Inference of Purkinje structure and ventricular conduction properties from clinical 12-lead electrocardiograms

Julia Camps1, Rafael Sebastian2, Lucas Berg3, Zhinuo Jenny Wang1, Xin Zhou1, Cristian Trovato1, Leto Riebel1, James Coleman1, Rafael Sachetto4, Brodie Lawson5, Vicente Grau1, Kevin Burrage6, Alfonso Bueno-Orovio1, Rodrigo Weber3, Blanca Rodriguez1
1University of Oxford, 2University of Valencia, 3Federal University of Juiz de Fora, 4Universidade Federal de São João del Rei, 5ARC Centre of Excellence for Mathematical and Statistical Frontiers (Queensland University of Technology), 6Queensland University of Technology


Abstract

The Purkinje tree plays a determinant role in the activation sequence of the human heart. Alterations in the structure of this tree and myocardial conduction properties can serve as a substrate for lethal ventricular arrhythmias. However, these activation properties cannot be measured from standard clinical tests.
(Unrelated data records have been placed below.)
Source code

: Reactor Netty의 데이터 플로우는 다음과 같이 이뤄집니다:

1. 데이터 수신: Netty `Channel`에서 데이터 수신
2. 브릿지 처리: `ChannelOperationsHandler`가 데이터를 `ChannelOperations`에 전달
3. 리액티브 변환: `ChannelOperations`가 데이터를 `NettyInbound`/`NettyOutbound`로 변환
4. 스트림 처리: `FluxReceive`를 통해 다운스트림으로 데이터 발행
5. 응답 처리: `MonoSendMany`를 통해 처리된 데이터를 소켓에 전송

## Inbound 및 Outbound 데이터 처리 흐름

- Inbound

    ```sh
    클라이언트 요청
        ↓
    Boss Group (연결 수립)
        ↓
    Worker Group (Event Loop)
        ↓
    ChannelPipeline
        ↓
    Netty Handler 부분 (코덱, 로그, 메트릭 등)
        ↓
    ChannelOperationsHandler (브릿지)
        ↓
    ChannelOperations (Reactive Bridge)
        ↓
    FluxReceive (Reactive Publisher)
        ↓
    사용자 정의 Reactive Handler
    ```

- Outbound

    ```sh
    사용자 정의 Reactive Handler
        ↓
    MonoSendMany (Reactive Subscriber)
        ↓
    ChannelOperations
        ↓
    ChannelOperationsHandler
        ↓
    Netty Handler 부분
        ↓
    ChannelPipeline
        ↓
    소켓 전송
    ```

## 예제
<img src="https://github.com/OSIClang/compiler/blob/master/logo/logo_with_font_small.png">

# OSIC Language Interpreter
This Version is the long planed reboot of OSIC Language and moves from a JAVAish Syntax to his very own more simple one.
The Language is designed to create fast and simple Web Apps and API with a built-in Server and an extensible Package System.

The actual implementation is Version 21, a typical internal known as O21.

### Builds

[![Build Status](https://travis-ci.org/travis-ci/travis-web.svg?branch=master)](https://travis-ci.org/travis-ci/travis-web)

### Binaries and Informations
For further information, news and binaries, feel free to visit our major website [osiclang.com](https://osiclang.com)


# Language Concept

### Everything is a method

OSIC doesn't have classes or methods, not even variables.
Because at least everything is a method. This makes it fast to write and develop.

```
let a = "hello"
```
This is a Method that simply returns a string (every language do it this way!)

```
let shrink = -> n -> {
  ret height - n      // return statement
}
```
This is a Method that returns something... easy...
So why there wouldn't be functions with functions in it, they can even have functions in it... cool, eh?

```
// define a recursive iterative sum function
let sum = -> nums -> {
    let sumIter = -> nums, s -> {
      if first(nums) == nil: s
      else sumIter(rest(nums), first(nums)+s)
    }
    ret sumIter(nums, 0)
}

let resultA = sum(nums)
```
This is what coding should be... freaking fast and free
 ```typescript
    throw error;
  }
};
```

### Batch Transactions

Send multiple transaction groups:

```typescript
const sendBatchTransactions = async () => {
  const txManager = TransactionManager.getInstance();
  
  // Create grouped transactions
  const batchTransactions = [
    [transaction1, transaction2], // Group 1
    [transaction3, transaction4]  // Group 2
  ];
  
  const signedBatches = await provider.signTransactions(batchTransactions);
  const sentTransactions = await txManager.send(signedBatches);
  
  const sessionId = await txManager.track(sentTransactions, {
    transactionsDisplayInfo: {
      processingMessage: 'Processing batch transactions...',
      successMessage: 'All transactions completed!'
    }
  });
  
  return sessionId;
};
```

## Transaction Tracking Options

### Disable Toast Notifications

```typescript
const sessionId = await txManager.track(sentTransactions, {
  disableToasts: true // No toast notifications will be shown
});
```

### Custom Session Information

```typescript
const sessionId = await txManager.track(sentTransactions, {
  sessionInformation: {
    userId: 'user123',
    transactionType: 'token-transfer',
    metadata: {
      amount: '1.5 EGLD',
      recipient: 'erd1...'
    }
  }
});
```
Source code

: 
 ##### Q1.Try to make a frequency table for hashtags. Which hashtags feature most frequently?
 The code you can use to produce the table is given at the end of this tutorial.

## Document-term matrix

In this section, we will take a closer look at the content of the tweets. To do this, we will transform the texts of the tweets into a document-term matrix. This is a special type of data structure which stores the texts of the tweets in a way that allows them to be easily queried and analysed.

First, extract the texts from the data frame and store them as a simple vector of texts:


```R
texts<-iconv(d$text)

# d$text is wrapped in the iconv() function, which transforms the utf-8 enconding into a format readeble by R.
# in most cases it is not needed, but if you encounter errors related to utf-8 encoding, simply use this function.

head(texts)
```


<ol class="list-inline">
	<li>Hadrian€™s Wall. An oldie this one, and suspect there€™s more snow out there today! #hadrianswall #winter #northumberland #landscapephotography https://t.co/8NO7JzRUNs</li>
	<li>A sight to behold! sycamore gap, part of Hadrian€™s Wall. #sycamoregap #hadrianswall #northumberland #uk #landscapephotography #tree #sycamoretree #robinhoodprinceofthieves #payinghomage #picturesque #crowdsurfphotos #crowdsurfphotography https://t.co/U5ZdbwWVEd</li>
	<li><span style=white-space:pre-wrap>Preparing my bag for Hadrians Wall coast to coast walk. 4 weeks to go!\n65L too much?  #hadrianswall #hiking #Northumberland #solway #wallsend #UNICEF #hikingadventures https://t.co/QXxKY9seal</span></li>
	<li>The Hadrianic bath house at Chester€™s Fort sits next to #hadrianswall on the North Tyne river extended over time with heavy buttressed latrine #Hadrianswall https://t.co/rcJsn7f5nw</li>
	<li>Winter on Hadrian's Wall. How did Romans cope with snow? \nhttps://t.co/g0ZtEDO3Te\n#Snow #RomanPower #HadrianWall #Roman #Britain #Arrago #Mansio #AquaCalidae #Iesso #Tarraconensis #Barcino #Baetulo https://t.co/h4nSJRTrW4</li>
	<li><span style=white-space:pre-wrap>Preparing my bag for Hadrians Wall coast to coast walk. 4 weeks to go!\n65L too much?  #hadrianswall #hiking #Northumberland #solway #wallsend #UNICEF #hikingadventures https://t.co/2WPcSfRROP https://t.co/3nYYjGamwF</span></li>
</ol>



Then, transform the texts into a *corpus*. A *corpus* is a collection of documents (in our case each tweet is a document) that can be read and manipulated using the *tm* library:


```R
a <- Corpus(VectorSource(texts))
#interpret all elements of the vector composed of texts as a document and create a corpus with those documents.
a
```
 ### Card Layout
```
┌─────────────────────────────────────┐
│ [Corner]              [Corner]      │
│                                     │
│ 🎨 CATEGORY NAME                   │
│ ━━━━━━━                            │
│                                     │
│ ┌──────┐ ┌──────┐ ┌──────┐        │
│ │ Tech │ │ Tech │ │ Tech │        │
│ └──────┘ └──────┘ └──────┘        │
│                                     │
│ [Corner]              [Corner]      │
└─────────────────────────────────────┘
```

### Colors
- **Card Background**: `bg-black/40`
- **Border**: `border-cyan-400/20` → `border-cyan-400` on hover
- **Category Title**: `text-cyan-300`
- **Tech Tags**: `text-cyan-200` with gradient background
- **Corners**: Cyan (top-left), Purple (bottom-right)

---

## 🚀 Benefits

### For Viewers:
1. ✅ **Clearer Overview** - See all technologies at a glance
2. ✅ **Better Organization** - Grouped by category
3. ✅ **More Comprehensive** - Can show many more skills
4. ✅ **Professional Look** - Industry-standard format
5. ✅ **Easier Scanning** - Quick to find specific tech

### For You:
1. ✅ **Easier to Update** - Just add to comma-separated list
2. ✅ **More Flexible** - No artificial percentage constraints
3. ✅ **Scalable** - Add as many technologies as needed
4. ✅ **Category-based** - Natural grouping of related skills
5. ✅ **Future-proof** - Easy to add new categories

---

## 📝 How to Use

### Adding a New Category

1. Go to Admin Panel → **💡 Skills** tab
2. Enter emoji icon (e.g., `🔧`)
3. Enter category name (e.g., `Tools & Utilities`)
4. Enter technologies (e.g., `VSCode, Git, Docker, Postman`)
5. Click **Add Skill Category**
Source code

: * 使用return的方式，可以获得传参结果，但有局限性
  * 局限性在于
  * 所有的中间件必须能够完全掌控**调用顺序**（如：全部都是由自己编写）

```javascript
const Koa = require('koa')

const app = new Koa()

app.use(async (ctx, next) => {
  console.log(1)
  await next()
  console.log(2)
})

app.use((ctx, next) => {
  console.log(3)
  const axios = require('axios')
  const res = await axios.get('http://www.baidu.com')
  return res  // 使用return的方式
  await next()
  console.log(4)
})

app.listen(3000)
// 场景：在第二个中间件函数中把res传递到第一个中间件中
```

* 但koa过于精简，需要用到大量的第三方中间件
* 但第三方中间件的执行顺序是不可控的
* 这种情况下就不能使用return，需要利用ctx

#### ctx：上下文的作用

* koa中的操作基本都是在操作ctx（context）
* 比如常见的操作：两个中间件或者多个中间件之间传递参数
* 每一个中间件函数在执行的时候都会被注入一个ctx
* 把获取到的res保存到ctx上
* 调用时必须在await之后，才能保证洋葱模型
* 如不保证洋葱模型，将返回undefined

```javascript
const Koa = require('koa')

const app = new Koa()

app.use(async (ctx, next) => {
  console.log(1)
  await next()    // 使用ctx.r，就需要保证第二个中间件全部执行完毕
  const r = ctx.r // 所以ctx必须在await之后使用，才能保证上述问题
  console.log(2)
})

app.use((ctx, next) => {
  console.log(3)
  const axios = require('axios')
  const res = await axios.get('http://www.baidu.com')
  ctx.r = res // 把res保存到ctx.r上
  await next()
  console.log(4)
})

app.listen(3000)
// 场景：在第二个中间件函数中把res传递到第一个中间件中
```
Recent studies have demonstrated cardiac digital twins using inference methods integrating cardiac magnetic resonance (CMR) imaging and electrocardiogram (ECG) data. Sophisticated strategies to physiologically constraint the Purkinje structure in these cardiac digital twins would augment standard clinical data to inform Purkinje related risk-stratification. This study presents and evaluates new computational techniques to infer physiological earliest biventricular activation sites and cardiac conduction properties from clinical CMR and ECG using Eikonal simulations. We extend our sequential Monte Carlo approximate Bayesian computation-based inference method to clinical 12-lead ECGs and incorporate a pseudo-Purkinje strategy to generate physiologically sound earliest activation sites. We demonstrate our inference and Purkinje reconstruction methods on a clinical subject with a cardiac ventricular myocardial-mass volume of 171 cm3.